Records provided:

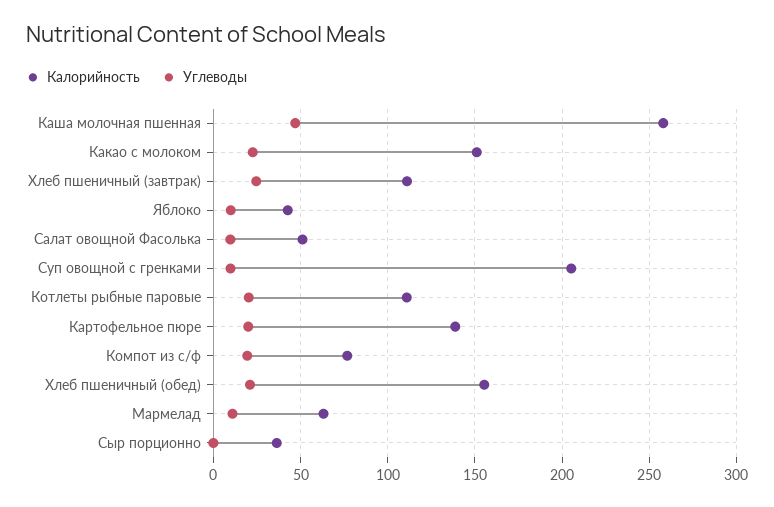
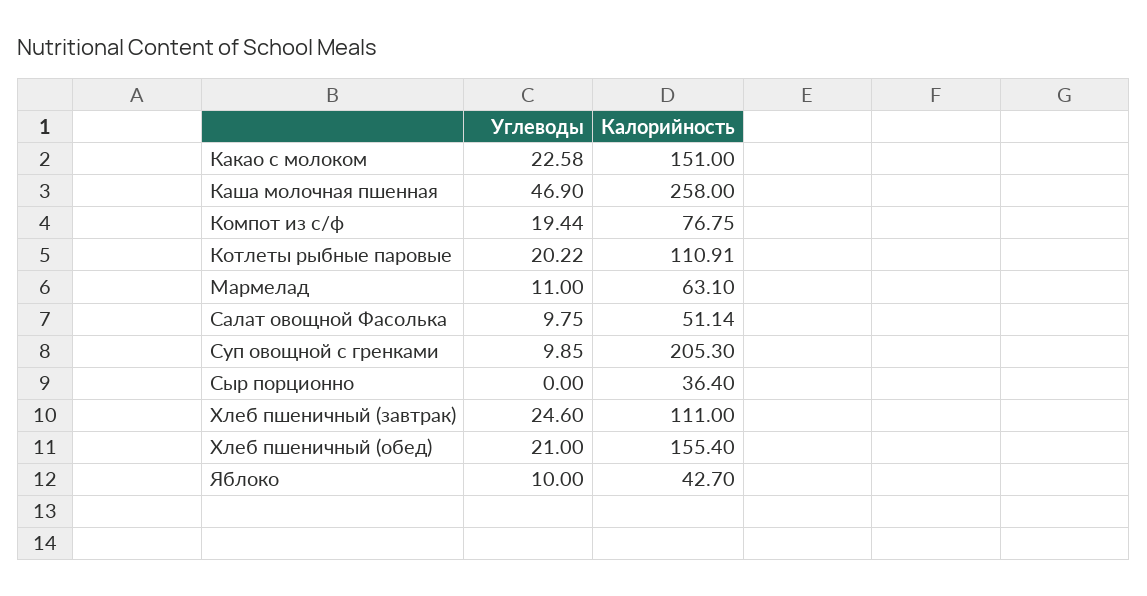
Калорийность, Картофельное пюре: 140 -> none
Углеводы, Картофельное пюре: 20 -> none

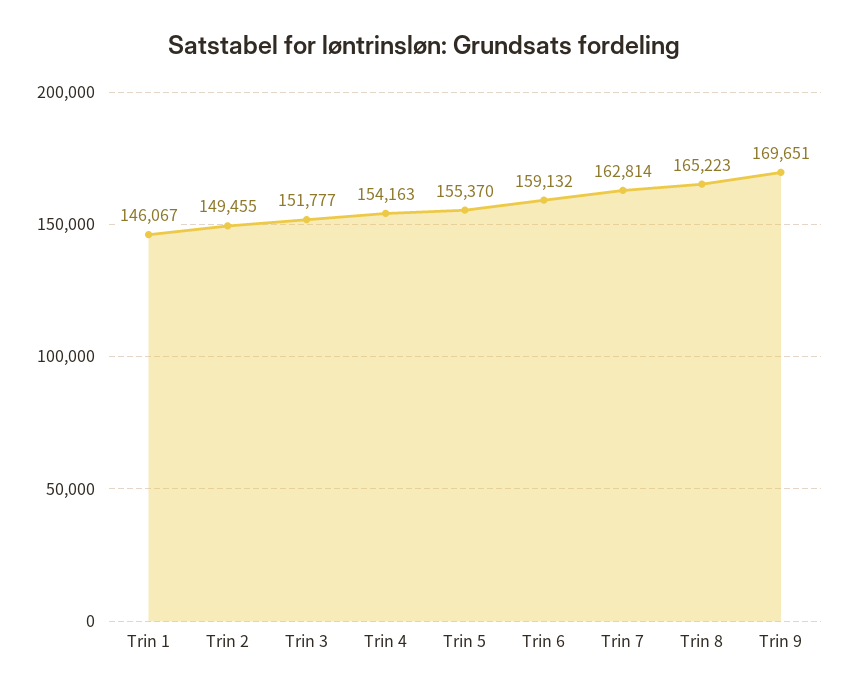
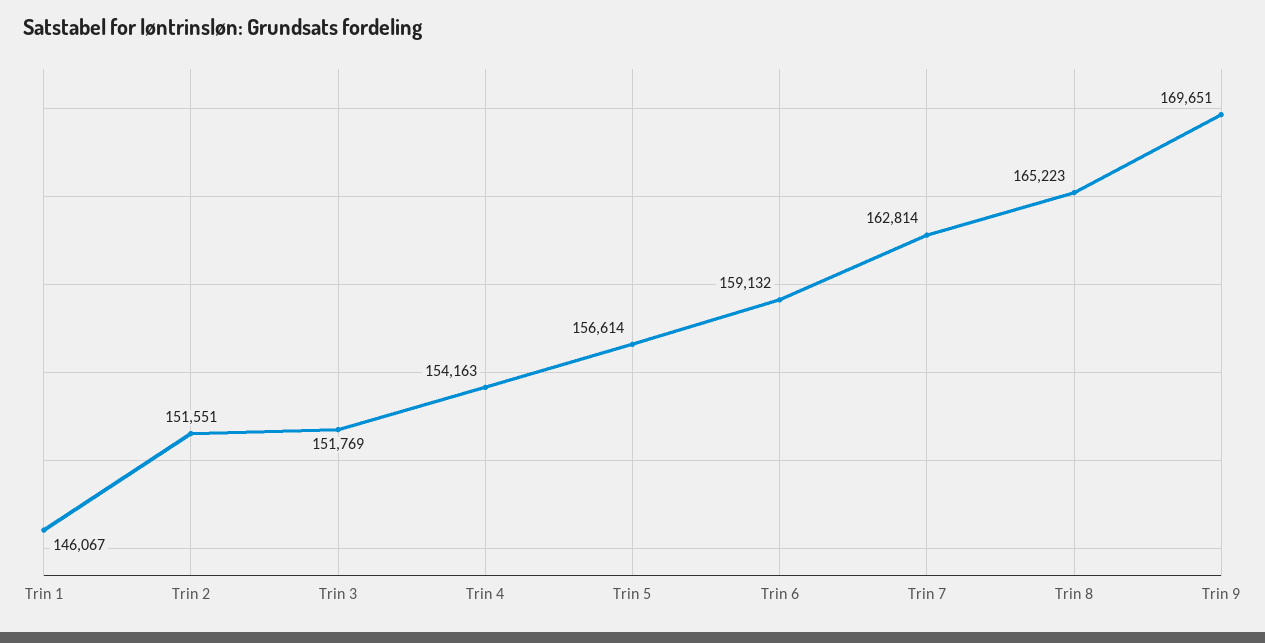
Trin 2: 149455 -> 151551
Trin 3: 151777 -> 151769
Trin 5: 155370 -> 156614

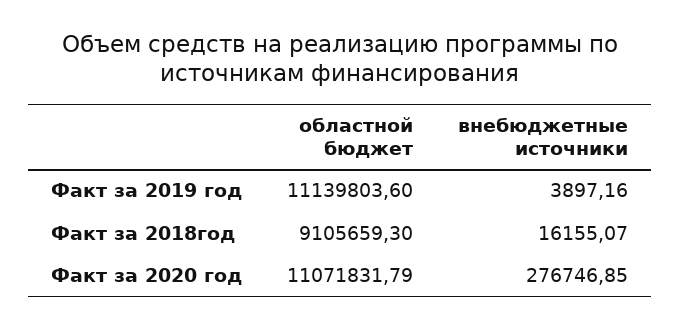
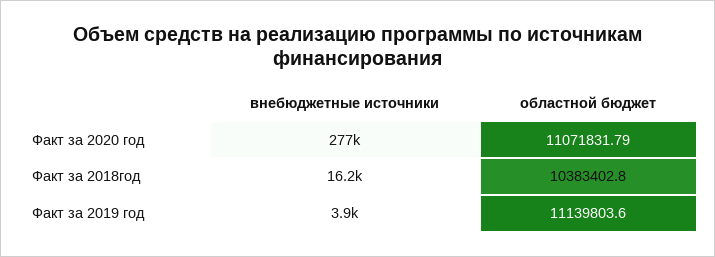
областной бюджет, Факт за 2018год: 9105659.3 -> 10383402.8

* * *

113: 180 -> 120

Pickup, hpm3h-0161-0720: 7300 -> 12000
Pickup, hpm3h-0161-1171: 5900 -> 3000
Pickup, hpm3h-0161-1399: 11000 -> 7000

Problem: From the listing above, restate verbatim the lines running from the one with "Trin 5: 155370 -> 156614" through the one with "областной бюджет, Факт", inclusive, but not the pictures.

Your solution:
Trin 5: 155370 -> 156614

областной бюджет, Факт за 2018год: 9105659.3 -> 10383402.8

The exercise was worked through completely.